By laying out the error handling code labels in reverse order in which the operations were invoked, we can quickly jump to the appropriate position to start cleaning up all the operations that occurred before it. This eliminates the quadratic code growth in error handling! Furthermore, there is only one exit point of this function (at the very bottom), and reasoning about exit points for this version is much easier than the previous version, especially when we throw in concurrencry primitives and needing to remember to release locks.

To eliminate the boiler plate of checking the return value and then jumping to the appropriate label on error, I wrote a couple of useful macros. It relies on design decision to make all functions that may have an error:

Return NULL (e.g., if the function allocates a data structure)
Return int, where the int is an error code specific to your application, and 0 is success.

#ifndef _DBERROR_H_
#define _DBERROR_H_

enum dberror {
    DBSUCCESS = 0,
    DBENOMEM,
    ... // other errors
};

const char *dberror_string(enum dberror result);

void dberror_log(char *msg, const char *file,
                 int line, const char *func);

#define DBLOG(result) \
        dberror_log((char *) dberror_string((result)), \
                     __FILE__, __LINE__, __func__);

In this code, I define an enumeration enum dberror to represent the different kinds of error codes for my database application. I also provide a DBLOG(result) macro which, when given an error code, prints out the human readable string for that code, as well as the file, line number, and function where DBLOG was invoked. By designing your internal API using the two points above and invoking DBLOG every time an error occurs, we effectively get a stack trace for every error!

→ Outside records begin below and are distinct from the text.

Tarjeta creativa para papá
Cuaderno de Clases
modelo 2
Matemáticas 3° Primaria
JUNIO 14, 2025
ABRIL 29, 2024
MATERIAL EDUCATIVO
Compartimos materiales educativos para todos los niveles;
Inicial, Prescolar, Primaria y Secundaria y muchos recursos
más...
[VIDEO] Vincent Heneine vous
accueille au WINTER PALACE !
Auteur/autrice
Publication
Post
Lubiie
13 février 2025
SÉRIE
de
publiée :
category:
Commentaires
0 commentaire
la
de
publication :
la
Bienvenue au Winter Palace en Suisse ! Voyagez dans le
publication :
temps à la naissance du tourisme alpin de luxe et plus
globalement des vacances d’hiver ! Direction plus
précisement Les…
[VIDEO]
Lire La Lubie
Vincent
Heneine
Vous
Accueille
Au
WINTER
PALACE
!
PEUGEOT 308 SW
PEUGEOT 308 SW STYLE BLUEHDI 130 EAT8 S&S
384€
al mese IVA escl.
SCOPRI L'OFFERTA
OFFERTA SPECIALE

Now let’s combine this error logging facility to reduce the boiler plate for the error handling code above.

#ifndef _TRY_H_
#define _TRY_H_

#include <stddef.h>
#include "dberror.h"

#define TRY(result, expr, cleanup) \
    (result) = (expr); \
    if ((result)) { \
        DBLOG((result)); \
        goto cleanup; \
    }

#define TRYNULL(result, err, var, expr, cleanup) \
    (var) = (expr); \
    if ((var) == NULL) { \
        (result) = (err); \
        DBLOG((result)); \
        goto cleanup; \
    }

#endif

The TRY macro allows us to execute expr, and if that returns a nonzero error code, we jump to the provided cleanup label.

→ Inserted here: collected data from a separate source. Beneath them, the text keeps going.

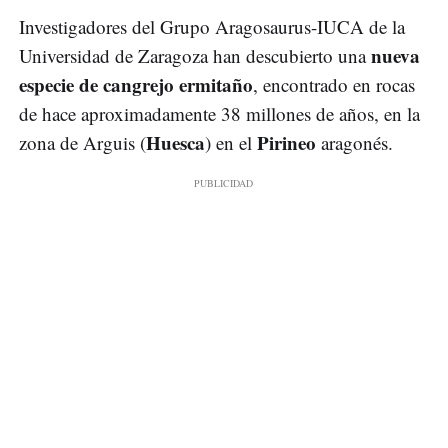
Investigadores del Grupo Aragosaurus-IUCA de la
nueva
Universidad de Zaragoza han descubierto una
especie de cangrejo ermitaño
, encontrado en rocas
de hace aproximadamente 38 millones de años, en la
Huesca
Pirineo
zona de Arguis (
) en el
aragonés.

The TRYNULL macro is similar–it assigns var to be the result of expr, checks if var is NULL, and if it is, assigns the appropriate error code to result and jumps to the cleanup label.

Using this, let’s write our final version of storage:

struct storage *
storage_init(char *dbdir)
{
    int result;
    struct storage *storage;

    TRYNULL(result, DBENOMEM, storage, malloc(sizeof(struct storage)), done);
    TRYNULL(result, DBENOMEM, storage->st_lock, lock_create(), cleanup_malloc);
    TRYNULL(result, DBENOMEM, storage->st_open_cols, columnarray_create(), cleanup_lock);
    TRY(result, mkdir(dbdir, S_IRWXU), cleanup_colarray);

    strcpy(storage->st_dbdir, dbdir);
    char buf[128];
    sprintf(buf, "%s/%s", dbdir, METADATA_FILENAME);
    TRYNULL(result, DBEIONOFILE, storage->st_file, file_open(buf), cleanup_mkdir);

    // success
    result = 0;
    goto done;

  cleanup_mkdir:
    assert(rmdir(dbdir) == 0);
  cleanup_colarray:
    columnarray_destroy(storage->st_open_cols);
  cleanup_lock:
    lock_destroy(storage->st_lock);
  cleanup_malloc:
    free(storage);
    storage = NULL;
  done:
    return storage;
}

Nice and simple! Here’s all the things that this pattern addressed:

Allow error handling using only linear, and not quadratic, code growth.
Our TRY and TRYNULL macros eliminate the boiler plate, and automatically performs logging to give us a stack trace of errors.